## [About this task]
Recast the text of the records below as a JSON list of strings, one string per line, leaving out blank lines.

================================

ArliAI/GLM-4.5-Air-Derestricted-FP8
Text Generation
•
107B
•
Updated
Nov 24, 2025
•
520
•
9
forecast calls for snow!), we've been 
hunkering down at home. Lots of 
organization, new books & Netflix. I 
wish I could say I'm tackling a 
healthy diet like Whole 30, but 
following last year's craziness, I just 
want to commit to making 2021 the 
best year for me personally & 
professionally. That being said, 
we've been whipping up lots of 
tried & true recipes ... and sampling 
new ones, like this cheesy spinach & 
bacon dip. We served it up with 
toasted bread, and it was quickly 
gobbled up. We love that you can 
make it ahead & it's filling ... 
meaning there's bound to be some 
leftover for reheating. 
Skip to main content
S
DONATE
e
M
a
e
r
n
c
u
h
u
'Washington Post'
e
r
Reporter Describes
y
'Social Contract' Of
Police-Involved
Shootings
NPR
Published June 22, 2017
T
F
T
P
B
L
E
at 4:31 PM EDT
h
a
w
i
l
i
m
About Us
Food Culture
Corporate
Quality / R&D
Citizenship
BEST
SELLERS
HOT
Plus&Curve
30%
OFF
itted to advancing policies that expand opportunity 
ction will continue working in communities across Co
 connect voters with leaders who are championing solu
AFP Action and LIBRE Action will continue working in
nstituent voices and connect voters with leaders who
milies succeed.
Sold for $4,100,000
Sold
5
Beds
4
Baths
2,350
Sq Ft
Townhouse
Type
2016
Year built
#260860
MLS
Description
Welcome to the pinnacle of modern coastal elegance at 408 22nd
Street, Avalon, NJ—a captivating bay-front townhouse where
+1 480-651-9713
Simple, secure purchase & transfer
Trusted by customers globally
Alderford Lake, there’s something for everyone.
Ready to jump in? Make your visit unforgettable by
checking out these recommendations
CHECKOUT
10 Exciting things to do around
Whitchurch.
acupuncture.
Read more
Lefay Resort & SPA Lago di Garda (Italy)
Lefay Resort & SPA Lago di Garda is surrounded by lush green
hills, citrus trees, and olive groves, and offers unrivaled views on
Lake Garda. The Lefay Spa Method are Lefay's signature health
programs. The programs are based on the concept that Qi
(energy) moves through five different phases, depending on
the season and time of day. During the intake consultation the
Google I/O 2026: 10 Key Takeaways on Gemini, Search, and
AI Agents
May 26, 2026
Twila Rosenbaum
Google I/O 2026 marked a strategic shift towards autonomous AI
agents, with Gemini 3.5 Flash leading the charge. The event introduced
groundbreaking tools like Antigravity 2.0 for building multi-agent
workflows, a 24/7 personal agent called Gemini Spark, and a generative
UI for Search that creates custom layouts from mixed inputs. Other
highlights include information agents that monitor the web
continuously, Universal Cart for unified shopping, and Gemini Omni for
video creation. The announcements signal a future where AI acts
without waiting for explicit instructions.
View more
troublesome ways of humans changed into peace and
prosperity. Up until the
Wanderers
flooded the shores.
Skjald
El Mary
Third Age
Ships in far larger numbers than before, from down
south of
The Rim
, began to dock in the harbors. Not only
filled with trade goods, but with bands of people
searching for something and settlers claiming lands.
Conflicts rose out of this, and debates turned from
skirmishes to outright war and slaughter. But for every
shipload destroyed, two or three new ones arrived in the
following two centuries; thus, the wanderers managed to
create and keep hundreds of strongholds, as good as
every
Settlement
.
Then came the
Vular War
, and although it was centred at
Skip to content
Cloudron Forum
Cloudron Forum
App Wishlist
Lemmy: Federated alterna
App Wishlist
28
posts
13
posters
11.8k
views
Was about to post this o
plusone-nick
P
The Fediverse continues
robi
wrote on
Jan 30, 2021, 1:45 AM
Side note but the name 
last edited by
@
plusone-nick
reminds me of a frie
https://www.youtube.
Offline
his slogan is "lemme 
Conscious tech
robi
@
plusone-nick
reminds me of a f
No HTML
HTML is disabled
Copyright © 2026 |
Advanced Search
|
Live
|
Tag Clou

================================

## [Solution to this problem]
[
  "ArliAI/GLM-4.5-Air-Derestricted-FP8",
  "Text Generation",
  "•",
  "107B",
  "•",
  "Updated",
  "Nov 24, 2025",
  "•",
  "520",
  "•",
  "9",
  "forecast calls for snow!), we've been ",
  "hunkering down at home. Lots of ",
  "organization, new books & Netflix. I ",
  "wish I could say I'm tackling a ",
  "healthy diet like Whole 30, but ",
  "following last year's craziness, I just ",
  "want to commit to making 2021 the ",
  "best year for me personally & ",
  "professionally. That being said, ",
  "we've been whipping up lots of ",
  "tried & true recipes ... and sampling ",
  "new ones, like this cheesy spinach & ",
  "bacon dip. We served it up with ",
  "toasted bread, and it was quickly ",
  "gobbled up. We love that you can ",
  "make it ahead & it's filling ... ",
  "meaning there's bound to be some ",
  "leftover for reheating. ",
  "Skip to main content",
  "S",
  "DONATE",
  "e",
  "M",
  "a",
  "e",
  "r",
  "n",
  "c",
  "u",
  "h",
  "u",
  "'Washington Post'",
  "e",
  "r",
  "Reporter Describes",
  "y",
  "'Social Contract' Of",
  "Police-Involved",
  "Shootings",
  "NPR",
  "Published June 22, 2017",
  "T",
  "F",
  "T",
  "P",
  "B",
  "L",
  "E",
  "at 4:31 PM EDT",
  "h",
  "a",
  "w",
  "i",
  "l",
  "i",
  "m",
  "About Us",
  "Food Culture",
  "Corporate",
  "Quality / R&D",
  "Citizenship",
  "BEST",
  "SELLERS",
  "HOT",
  "Plus&Curve",
  "30%",
  "OFF",
  "itted to advancing policies that expand opportunity ",
  "ction will continue working in communities across Co",
  " connect voters with leaders who are championing solu",
  "AFP Action and LIBRE Action will continue working in",
  "nstituent voices and connect voters with leaders who",
  "milies succeed.",
  "Sold for $4,100,000",
  "Sold",
  "5",
  "Beds",
  "4",
  "Baths",
  "2,350",
  "Sq Ft",
  "Townhouse",
  "Type",
  "2016",
  "Year built",
  "#260860",
  "MLS",
  "Description",
  "Welcome to the pinnacle of modern coastal elegance at 408 22nd",
  "Street, Avalon, NJ—a captivating bay-front townhouse where",
  "+1 480-651-9713",
  "Simple, secure purchase & transfer",
  "Trusted by customers globally",
  "Alderford Lake, there’s something for everyone.",
  "Ready to jump in? Make your visit unforgettable by",
  "checking out these recommendations",
  "CHECKOUT",
  "10 Exciting things to do around",
  "Whitchurch.",
  "acupuncture.",
  "Read more",
  "Lefay Resort & SPA Lago di Garda (Italy)",
  "Lefay Resort & SPA Lago di Garda is surrounded by lush green",
  "hills, citrus trees, and olive groves, and offers unrivaled views on",
  "Lake Garda. The Lefay Spa Method are Lefay's signature health",
  "programs. The programs are based on the concept that Qi",
  "(energy) moves through five different phases, depending on",
  "the season and time of day. During the intake consultation the",
  "Google I/O 2026: 10 Key Takeaways on Gemini, Search, and",
  "AI Agents",
  "May 26, 2026",
  "Twila Rosenbaum",
  "Google I/O 2026 marked a strategic shift towards autonomous AI",
  "agents, with Gemini 3.5 Flash leading the charge. The event introduced",
  "groundbreaking tools like Antigravity 2.0 for building multi-agent",
  "workflows, a 24/7 personal agent called Gemini Spark, and a generative",
  "UI for Search that creates custom layouts from mixed inputs. Other",
  "highlights include information agents that monitor the web",
  "continuously, Universal Cart for unified shopping, and Gemini Omni for",
  "video creation. The announcements signal a future where AI acts",
  "without waiting for explicit instructions.",
  "View more",
  "troublesome ways of humans changed into peace and",
  "prosperity. Up until the",
  "Wanderers",
  "flooded the shores.",
  "Skjald",
  "El Mary",
  "Third Age",
  "Ships in far larger numbers than before, from down",
  "south of",
  "The Rim",
  ", began to dock in the harbors. Not only",
  "filled with trade goods, but with bands of people",
  "searching for something and settlers claiming lands.",
  "Conflicts rose out of this, and debates turned from",
  "skirmishes to outright war and slaughter. But for every",
  "shipload destroyed, two or three new ones arrived in the",
  "following two centuries; thus, the wanderers managed to",
  "create and keep hundreds of strongholds, as good as",
  "every",
  "Settlement",
  ".",
  "Then came the",
  "Vular War",
  ", and although it was centred at",
  "Skip to content",
  "Cloudron Forum",
  "Cloudron Forum",
  "App Wishlist",
  "Lemmy: Federated alterna",
  "App Wishlist",
  "28",
  "posts",
  "13",
  "posters",
  "11.8k",
  "views",
  "Was about to post this o",
  "plusone-nick",
  "P",
  "The Fediverse continues",
  "robi",
  "wrote on",
  "Jan 30, 2021, 1:45 AM",
  "Side note but the name ",
  "last edited by",
  "@",
  "plusone-nick",
  "reminds me of a frie",
  "https://www.youtube.",
  "Offline",
  "his slogan is \"lemme ",
  "Conscious tech",
  "robi",
  "@",
  "plusone-nick",
  "reminds me of a f",
  "No HTML",
  "HTML is disabled",
  "Copyright © 2026 |",
  "Advanced Search",
  "|",
  "Live",
  "|",
  "Tag Clou"
]